Back in the days when men were men and women had not yet been given the right to vote, the job of being a lighthouse keeper was a family job.
Even the kids had their tasks to perform, along with the usual school and homework. Sometimes it was a juggling act and it was not always easy.
To start off with, just keeping the lighthouse in good repair was a full time job. The ocean's saltwater would cause metal to rust and paint to peel, not to mention cause dry rot in floorboards and mechanical devices to fall apart. The old military saying "if it moves feed it. if it doesn't move paint it," worked well for lighthouses.
And, what about keeping the light itself working?
First of all. the lighthouses used to have a curtain in the lantern room that was opened at night. The curtain prevented the sunlight from being focused through the prisms during the day and starting fires on the ground, or blackening the inside walls of the lantern room.
Next, the weights driving the clock mechanism that rotated the Fresnel light had to be cranked upward to the tower. This had to be done every eight hours, so in the winter months it was done more than once a night.
Now attention had to be given to the lamp itself. A small supply of lamp oil to fuel the lamp had to be fetched from the oil house just north of the main building. The lamps' wicks had to be trimmed, the chimneys cleaned of soot, and the reservoir filled with fresh oil. This was all done every four hours. The glass prisms were polished as needed.

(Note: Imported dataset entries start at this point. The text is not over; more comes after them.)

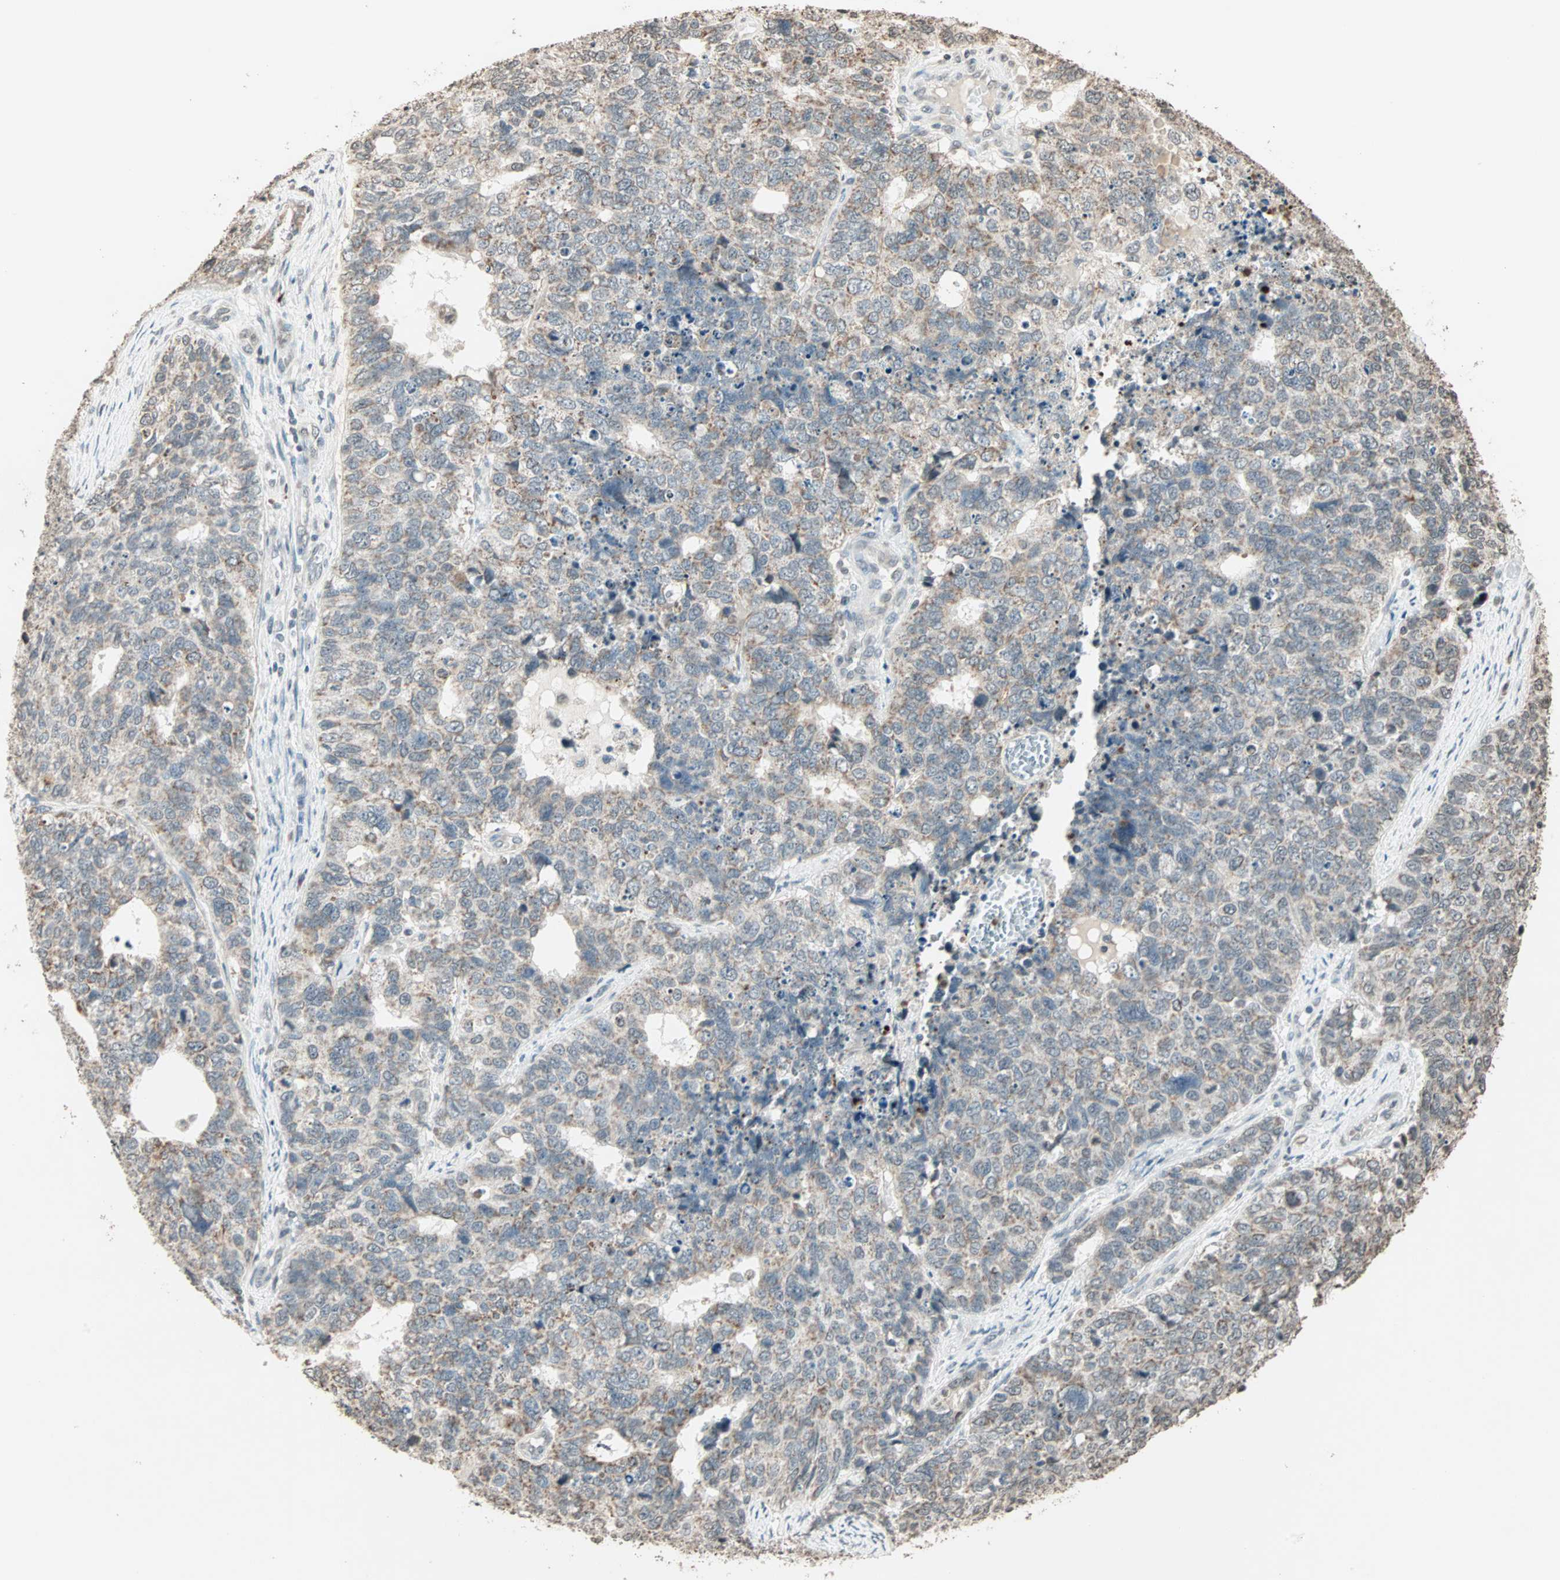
{"staining": {"intensity": "weak", "quantity": ">75%", "location": "cytoplasmic/membranous"}, "tissue": "cervical cancer", "cell_type": "Tumor cells", "image_type": "cancer", "snomed": [{"axis": "morphology", "description": "Squamous cell carcinoma, NOS"}, {"axis": "topography", "description": "Cervix"}], "caption": "Approximately >75% of tumor cells in cervical squamous cell carcinoma exhibit weak cytoplasmic/membranous protein expression as visualized by brown immunohistochemical staining.", "gene": "PRELID1", "patient": {"sex": "female", "age": 63}}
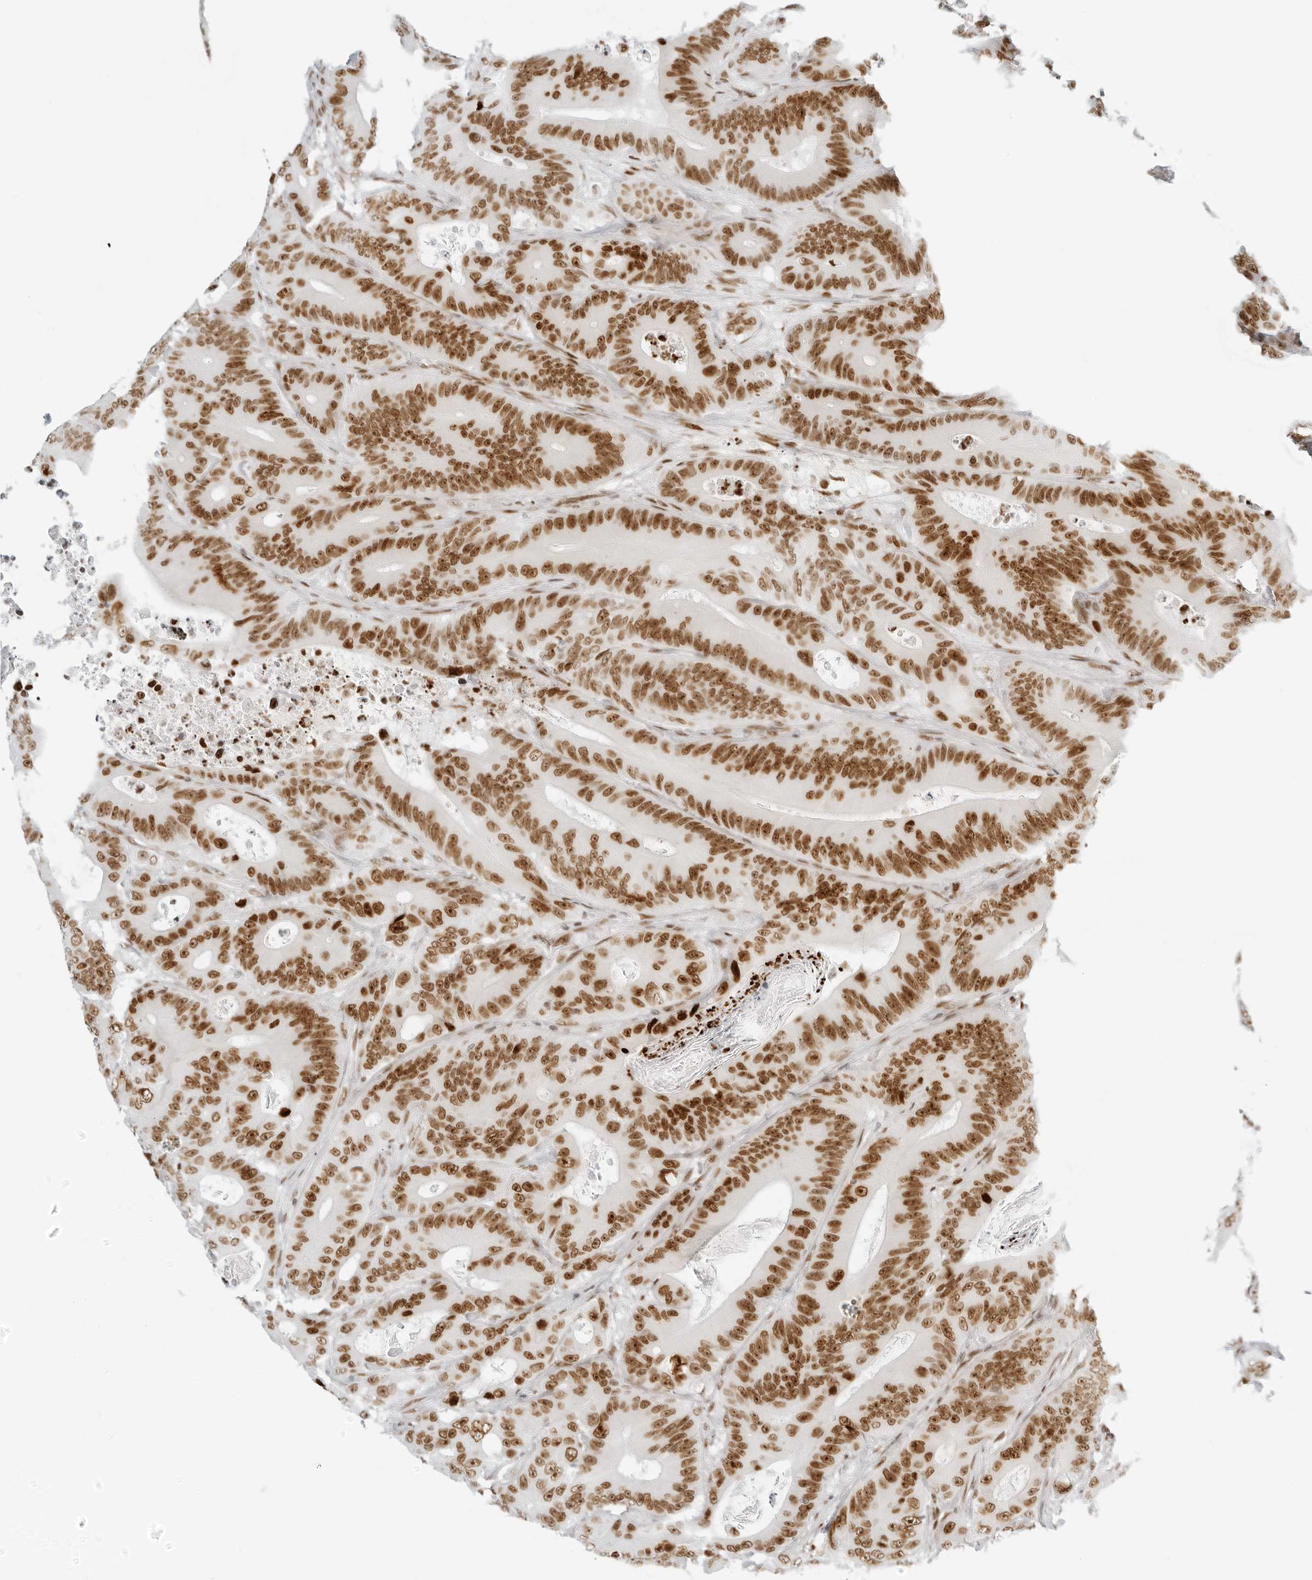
{"staining": {"intensity": "moderate", "quantity": ">75%", "location": "nuclear"}, "tissue": "colorectal cancer", "cell_type": "Tumor cells", "image_type": "cancer", "snomed": [{"axis": "morphology", "description": "Adenocarcinoma, NOS"}, {"axis": "topography", "description": "Colon"}], "caption": "Protein staining by immunohistochemistry (IHC) reveals moderate nuclear positivity in approximately >75% of tumor cells in colorectal adenocarcinoma. Immunohistochemistry stains the protein in brown and the nuclei are stained blue.", "gene": "RCC1", "patient": {"sex": "male", "age": 83}}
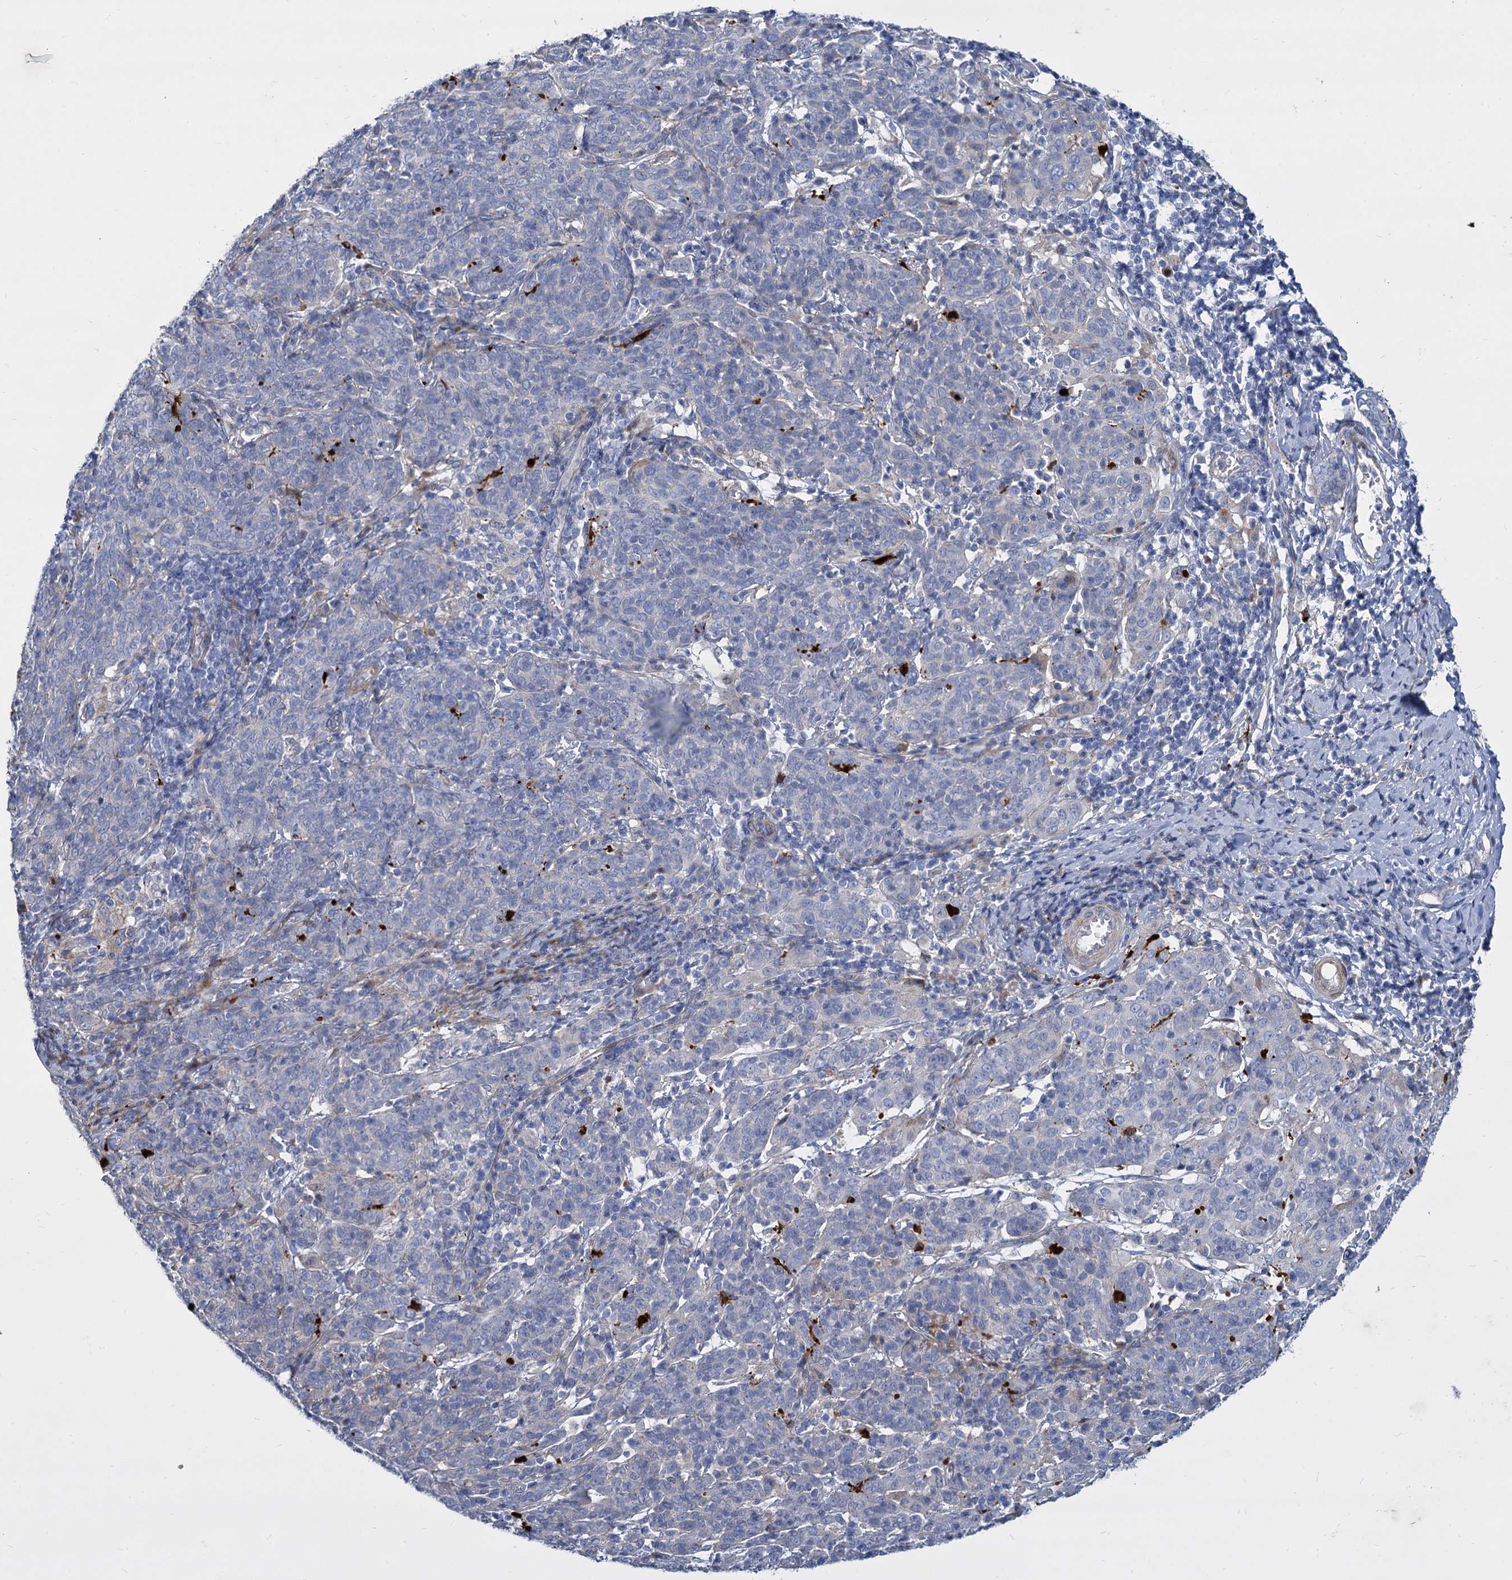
{"staining": {"intensity": "negative", "quantity": "none", "location": "none"}, "tissue": "cervical cancer", "cell_type": "Tumor cells", "image_type": "cancer", "snomed": [{"axis": "morphology", "description": "Squamous cell carcinoma, NOS"}, {"axis": "topography", "description": "Cervix"}], "caption": "Squamous cell carcinoma (cervical) was stained to show a protein in brown. There is no significant staining in tumor cells.", "gene": "TRIM77", "patient": {"sex": "female", "age": 67}}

There have been many books written about how the lightkeeper's children would take care of the lighthouse operations if the parents had to go on short trips. Sometimes bad weather or other problems would keep the parents away from their duties for several days and it would fall to the children to keep the ships safe and out of harm's way. One of the best selling books in the Battery Point Lighthouse gift shop is called "Walk Across the Sea." It is about a lighthouse keeper's daughter left to tend to the light but her father was gone longer than expected and it fell to her to keep the lighthouse going.
Many times the families are asked to pitch in and help with the family business. The children or merchants are asked to mind the store and farm kids are no strangers to the hard work that goes into getting in the crops.
Being a lighthouse keeper was a government job but it often took the whole family to get the work done. We salute those families that came before us and kept the ships safe and off the rocks.